Given passage:
- Opening Delimiter -
2. The method of claim 1, wherein the context of the electronic device is determined based on audio content of the audio signal.
3. The method of claim 2, wherein,
when the audio content does not include speech, the selected volume compensation model includes a broadband compressor for compressing an entire frequency range of the audio signal, and
when the audio content includes speech, the selected volume compensation model includes a multi-band compressor for compressing a subset of one or more frequency bands of the entire frequency range of the audio signal.
4. The method of claim 1, wherein the context of the electronic device includes an indication that one or more software applications are being executed by the programmed processor of the electronic device.
5. The method of claim 4, wherein the audio signal is associated with a software application of the one or more software applications with which a user of the electronic device is interacting.
6. The method of claim 1, wherein the context of the electronic device includes activity of a user of the electronic device.
7. The method of claim 6, wherein the activity of the user comprises at least one of an interaction between the user and the electronic device and a physical activity performed by the user while the electronic device is a part of or coupled to the user.
8. The method of claim 1, wherein the one or more speakers are integrated within the electronic device, wherein the electronic device does not include a hardware volume control that is arranged to adjust a sound output level of the one or more speakers of the electronic device.
9. An electronic device comprising:
one or more microphones;
one or more speakers;
one or more processors; and
memory having instructions stored therein which when executed by the one or more processors causes the electronic device to
obtain an audio signal,
obtain, using the one or more microphones, a microphone signal that includes audio of an environment in which the electronic device is located,
determine a context of the electronic device,
select a volume compensation model from a plurality of volume compensation models based on the determined context,
process the audio signal according to the selected volume compensation model and the microphone signal, and
use the processed audio signal to drive the one or more speakers.
- Closing Delimiter -
Data block:
- Opening Delimiter -
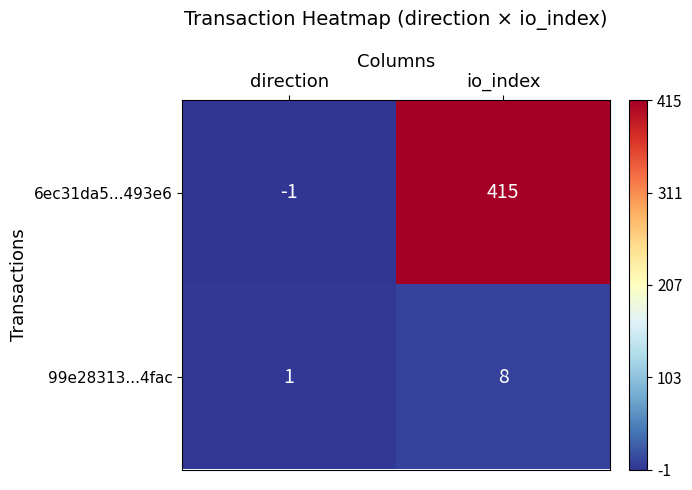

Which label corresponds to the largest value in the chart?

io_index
- Closing Delimiter -
Exercise requirements:
a - Answer these questions about the patent claims, one per line:
(i) When the audio content includes speech, what kind of compressor does the selected volume compensation model include?
(ii) According to claim 8, what does the electronic device not include?
(iii) In claim 9, what does the device obtain using the one or more microphones?
b - Carry on the patent claims from the point where they stop.

Expected outputs:
a -
(i) A multi-band compressor for compressing a subset of one or more frequency bands of the entire frequency range of the audio signal.
(ii) A hardware volume control arranged to adjust a sound output level of the one or more speakers of the electronic device.
(iii) A microphone signal that includes audio of an environment in which the electronic device is located.

b -
10. The electronic device of claim 9, wherein the context of the electronic device is determined based on audio content of the audio signal.
11. The electronic device of claim 10, wherein,
when the audio content does not include speech, the selected volume compensation model includes a broadband compressor for compressing an entire frequency range of the audio signal, and
when the audio content includes speech, the selected volume compensation model includes a multi-band compressor for compressing a subset of one or more frequency bands of the entire frequency range of the audio signal.
12. The electronic device of claim 9, wherein the context of the electronic device includes an indication that one or more software applications are being executed by the electronic device.
13. The electronic device of claim 12, wherein the audio signal is associated with a software application of the one or more software applications with which a user of the electronic device is interacting.
14. The electronic device of claim 9, wherein the context of the electronic device includes activity of a user of the electronic device.
15. The electronic device of claim 14, wherein the activity of the user comprises at least one of an interaction between the user and the electronic device and a physical activity performed by the user while the electronic device is a part of or coupled to the user.
16. The electronic device of claim 9, wherein the one or more speakers are integrated within the electronic device, wherein the electronic device does not include a hardware volume control that is arranged to adjust a sound output level of the one or more speakers of the electronic device.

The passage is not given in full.